Provided text:
Tuesday, September 26, 2017

How ISIS Wives Helped Their Husbands Rape Yazidi Sex Slaves

“He told me you are a Yazidi, either we will kill you or you will convert to Islam. I said, please kill me, don’t rape me, I love my husband. He said it’s not your decision."
Photo Credit: aradaphotography / Shutterstock

DOHUK, IRAQI KURDISTAN - Seeham Haji Khudayda, a 22-year-old Yazidi woman from northern Sinjar, was sold seven times during her ISIS captivity. Like chattel, she was passed from one ISIS fighter to the next. She was raped almost daily. Sometimes she was gang raped by her owner’s guards. But of all the abuses she endured, what outraged her the most was the women who were complicit in it -- and who participated directly in her rape.

In addition to being raped, captured Yazidi women were forced to work as domestic servants for ISIS families. The wives and children of ISIS fighters would often participate in verbally and physically abusing Yazidis, according to accounts from survivors I spoke to in Dohuk. For Seeham and at least one other Yazidi survivor I spoke with who asked not to be named, the complicity went even further.

The second ISIS fighter who bought Seeham had a wife who helped him rape Seeham. The wife would restrain Seeham’s arms and legs, apply her makeup and dress her up in lingerie in preparation for her husband. She would prepare Seeham for rape and even seemed to derive enjoyment from the excruciating process, Seeham recalled, her doe brown eyes welling up with tears of anger.

Gang rape as punishment

On August 3, 2014, ISIS attacked Sinjar in northwest Iraq as part of a pre-planned and systematic campaign of genocide against the Yazidis. Yazidis are a Kurdish-speaking ancient community who practice a pre-Islamic monotheistic religion that ISIS ideologues equate with devil worship. All across Sinjar, wherever Yazidis were captured by ISIS, the Sunni extremists forcibly converted or killed the men and enslaved the women and children.

According to the directorate of Yazidi affairs in Dohuk, 6,417 Yazidis were kidnapped by ISIS. By the middle of August 3,092 had escaped or were rescued and another 3,325 remain in ISIS captivity (these figures have likely changed since the liberation of Tal Afar, where many Yazidis were sold in slave markets). Thousands more Yazidi men and boys were killed. The number ranges from 5,000 to 7,000 depending on who you ask.

List of tasks:
- A) Answer these from the article on ISIS wives and Yazidi captives:
(i) How many times was Seeham Haji Khudayda sold during her captivity?
(ii) On what date did ISIS attack Sinjar?
(iii) According to the directorate of Yazidi affairs in Dohuk, how many Yazidis were kidnapped by ISIS?
- B) Write what comes next in the article on ISIS wives and Yazidi captives, picking up right after its final sentence.

Record set:
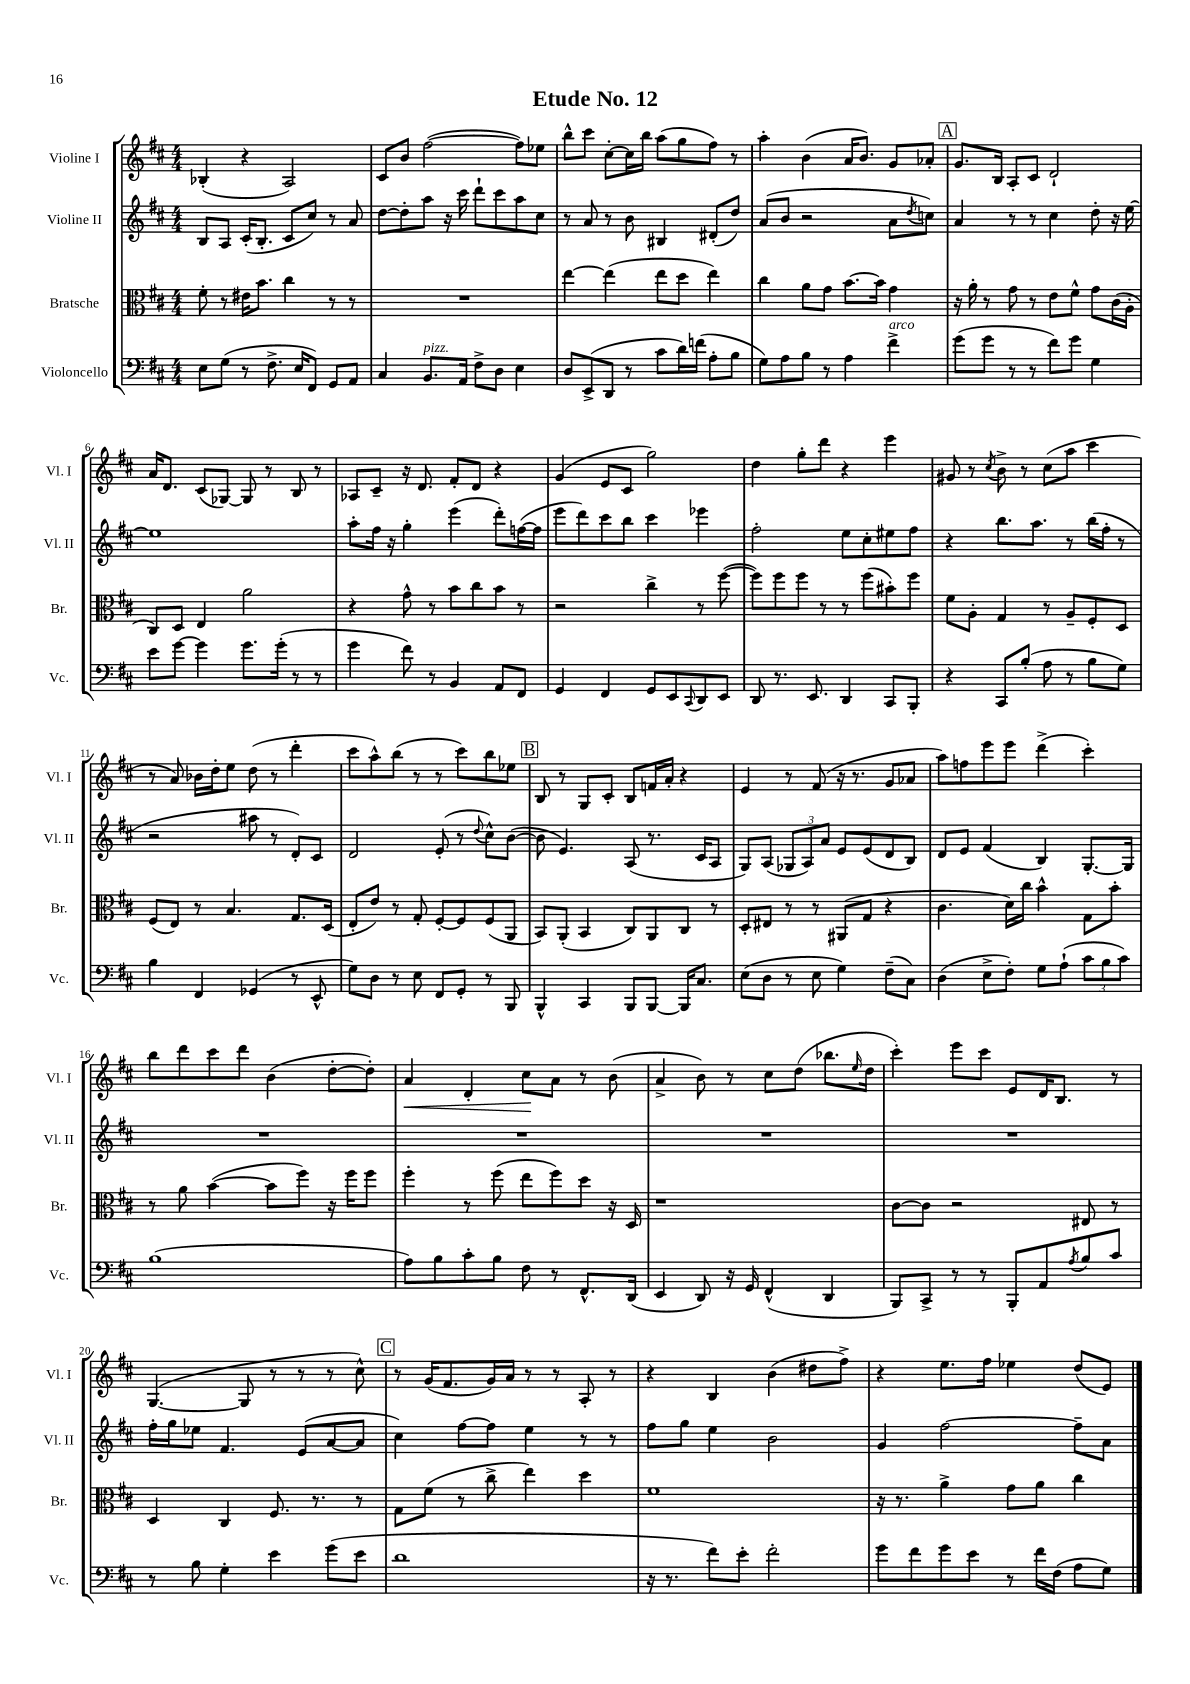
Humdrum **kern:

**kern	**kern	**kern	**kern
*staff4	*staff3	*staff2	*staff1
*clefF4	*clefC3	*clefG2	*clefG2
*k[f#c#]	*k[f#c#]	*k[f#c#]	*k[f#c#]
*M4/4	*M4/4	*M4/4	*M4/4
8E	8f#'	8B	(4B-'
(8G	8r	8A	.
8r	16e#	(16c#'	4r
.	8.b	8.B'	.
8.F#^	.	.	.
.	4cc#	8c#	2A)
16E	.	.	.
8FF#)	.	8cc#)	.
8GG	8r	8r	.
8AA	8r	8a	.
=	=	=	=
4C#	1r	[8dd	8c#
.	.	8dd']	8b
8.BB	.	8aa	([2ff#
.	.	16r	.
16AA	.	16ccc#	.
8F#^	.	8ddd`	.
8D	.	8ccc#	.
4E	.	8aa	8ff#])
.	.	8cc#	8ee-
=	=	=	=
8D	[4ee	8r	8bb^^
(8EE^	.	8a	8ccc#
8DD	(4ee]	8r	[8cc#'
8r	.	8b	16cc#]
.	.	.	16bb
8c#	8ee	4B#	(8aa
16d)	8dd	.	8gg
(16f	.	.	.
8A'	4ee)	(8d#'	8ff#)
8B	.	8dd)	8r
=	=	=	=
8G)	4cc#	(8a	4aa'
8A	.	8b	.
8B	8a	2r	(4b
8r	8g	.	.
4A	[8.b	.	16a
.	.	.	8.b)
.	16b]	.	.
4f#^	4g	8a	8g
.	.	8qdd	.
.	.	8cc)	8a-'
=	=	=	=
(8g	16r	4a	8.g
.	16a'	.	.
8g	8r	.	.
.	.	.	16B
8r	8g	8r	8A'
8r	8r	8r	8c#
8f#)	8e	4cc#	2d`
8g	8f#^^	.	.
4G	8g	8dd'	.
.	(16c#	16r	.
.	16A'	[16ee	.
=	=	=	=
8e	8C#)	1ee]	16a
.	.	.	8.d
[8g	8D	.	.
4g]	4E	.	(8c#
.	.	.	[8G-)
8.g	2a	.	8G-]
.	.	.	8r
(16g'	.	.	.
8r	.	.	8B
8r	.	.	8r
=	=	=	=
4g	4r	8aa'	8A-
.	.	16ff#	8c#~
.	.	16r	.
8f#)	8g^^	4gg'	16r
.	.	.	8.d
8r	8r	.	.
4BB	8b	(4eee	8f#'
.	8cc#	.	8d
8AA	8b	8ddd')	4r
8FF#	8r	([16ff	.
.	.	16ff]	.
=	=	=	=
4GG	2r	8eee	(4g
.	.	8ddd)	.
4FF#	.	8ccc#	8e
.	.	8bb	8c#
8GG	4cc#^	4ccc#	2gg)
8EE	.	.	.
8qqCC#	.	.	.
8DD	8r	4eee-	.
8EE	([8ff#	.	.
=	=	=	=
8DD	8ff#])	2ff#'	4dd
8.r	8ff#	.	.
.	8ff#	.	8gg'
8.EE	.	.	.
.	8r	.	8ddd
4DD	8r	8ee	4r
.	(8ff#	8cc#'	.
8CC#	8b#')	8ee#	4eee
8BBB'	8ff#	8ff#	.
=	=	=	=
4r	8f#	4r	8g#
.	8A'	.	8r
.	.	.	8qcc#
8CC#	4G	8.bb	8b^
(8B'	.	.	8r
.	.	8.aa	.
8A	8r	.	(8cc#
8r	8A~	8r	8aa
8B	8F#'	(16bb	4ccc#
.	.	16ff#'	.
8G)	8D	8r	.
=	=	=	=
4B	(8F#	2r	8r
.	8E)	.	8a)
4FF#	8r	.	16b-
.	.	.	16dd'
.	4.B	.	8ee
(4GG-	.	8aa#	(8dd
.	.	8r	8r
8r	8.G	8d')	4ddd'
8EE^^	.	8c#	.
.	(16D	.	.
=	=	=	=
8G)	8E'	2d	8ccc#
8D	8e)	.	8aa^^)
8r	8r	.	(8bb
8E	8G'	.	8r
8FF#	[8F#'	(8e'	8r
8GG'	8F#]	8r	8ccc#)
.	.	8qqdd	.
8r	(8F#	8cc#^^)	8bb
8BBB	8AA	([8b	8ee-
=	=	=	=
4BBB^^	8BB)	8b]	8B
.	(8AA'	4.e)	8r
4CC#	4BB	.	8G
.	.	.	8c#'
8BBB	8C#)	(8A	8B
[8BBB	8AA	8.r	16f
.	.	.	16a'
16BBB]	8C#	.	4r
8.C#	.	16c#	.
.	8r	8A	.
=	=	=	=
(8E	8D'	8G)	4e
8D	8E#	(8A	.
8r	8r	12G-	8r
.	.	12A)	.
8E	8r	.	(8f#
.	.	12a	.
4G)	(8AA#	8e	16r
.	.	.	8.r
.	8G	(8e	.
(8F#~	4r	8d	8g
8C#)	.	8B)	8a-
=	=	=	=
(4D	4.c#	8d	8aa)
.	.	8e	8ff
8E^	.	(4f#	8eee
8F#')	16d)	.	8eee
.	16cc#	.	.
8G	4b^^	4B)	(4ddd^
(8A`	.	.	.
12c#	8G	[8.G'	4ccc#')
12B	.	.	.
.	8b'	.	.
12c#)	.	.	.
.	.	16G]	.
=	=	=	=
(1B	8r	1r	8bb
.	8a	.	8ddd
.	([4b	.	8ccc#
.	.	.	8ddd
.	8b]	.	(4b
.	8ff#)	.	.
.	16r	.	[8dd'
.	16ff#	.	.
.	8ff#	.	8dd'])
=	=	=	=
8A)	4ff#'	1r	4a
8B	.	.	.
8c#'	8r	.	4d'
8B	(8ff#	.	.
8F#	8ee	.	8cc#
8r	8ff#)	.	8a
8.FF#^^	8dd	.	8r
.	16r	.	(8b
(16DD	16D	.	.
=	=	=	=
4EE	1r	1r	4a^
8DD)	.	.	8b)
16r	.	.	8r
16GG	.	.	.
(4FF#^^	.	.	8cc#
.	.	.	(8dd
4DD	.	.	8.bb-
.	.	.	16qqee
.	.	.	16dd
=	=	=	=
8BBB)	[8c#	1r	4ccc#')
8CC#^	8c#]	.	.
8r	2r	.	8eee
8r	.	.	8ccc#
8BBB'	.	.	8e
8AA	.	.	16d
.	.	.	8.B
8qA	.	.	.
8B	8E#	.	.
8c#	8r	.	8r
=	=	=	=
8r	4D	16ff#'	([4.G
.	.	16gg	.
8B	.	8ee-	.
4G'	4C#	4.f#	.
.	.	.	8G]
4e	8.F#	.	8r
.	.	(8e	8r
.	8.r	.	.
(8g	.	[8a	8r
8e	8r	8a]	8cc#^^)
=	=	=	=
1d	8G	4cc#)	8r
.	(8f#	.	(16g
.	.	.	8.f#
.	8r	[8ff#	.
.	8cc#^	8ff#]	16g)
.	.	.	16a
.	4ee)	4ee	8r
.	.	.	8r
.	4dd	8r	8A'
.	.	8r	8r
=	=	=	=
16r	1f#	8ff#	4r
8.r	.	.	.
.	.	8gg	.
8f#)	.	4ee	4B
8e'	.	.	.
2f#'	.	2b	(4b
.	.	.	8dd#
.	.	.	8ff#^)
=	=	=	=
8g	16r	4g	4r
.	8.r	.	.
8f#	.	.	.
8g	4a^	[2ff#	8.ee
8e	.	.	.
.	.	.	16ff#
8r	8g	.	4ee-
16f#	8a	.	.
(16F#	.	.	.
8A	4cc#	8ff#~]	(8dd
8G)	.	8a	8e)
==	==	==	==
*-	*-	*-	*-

The results:
- A)
(i) Seven times.
(ii) August 3, 2014.
(iii) 6,417.

- B)
Seeham was just 19 years old when ISIS invaded Hardan, the northern Sinjar town where she lived with her husband and infant daughter. ISIS murdered her husband along with the rest of the men in Hardan that day. The women and children, meanwhile, were hauled away in buses and driven to a holding area in Tal Afar.

An ISIS prison cell for Yazidi women and girls in the collective town of Tal Ezeir (Arabic name is Qahtaniyah) located south of Sinjar. Yazidis were forced to pray in the direction of Mecca as demonstrated by the Qibla on the wall. (Photo Credit: Rania Khalek, August 12, 2017)

Seeham spent the next six months being shuffled between the Iraqi cities of Tal Afar and Mosul from one holding area to the next. She was imprisoned with hundreds and sometimes thousands of Yazidi women and children. Each day ISIS commanders would select girls to sell as sex slaves. Seeham watched them drag away girls as young as nine. They were usually pulled from their mothers or older siblings kicking and screaming over the riotous objections of their relatives, who were brutally beaten for protesting.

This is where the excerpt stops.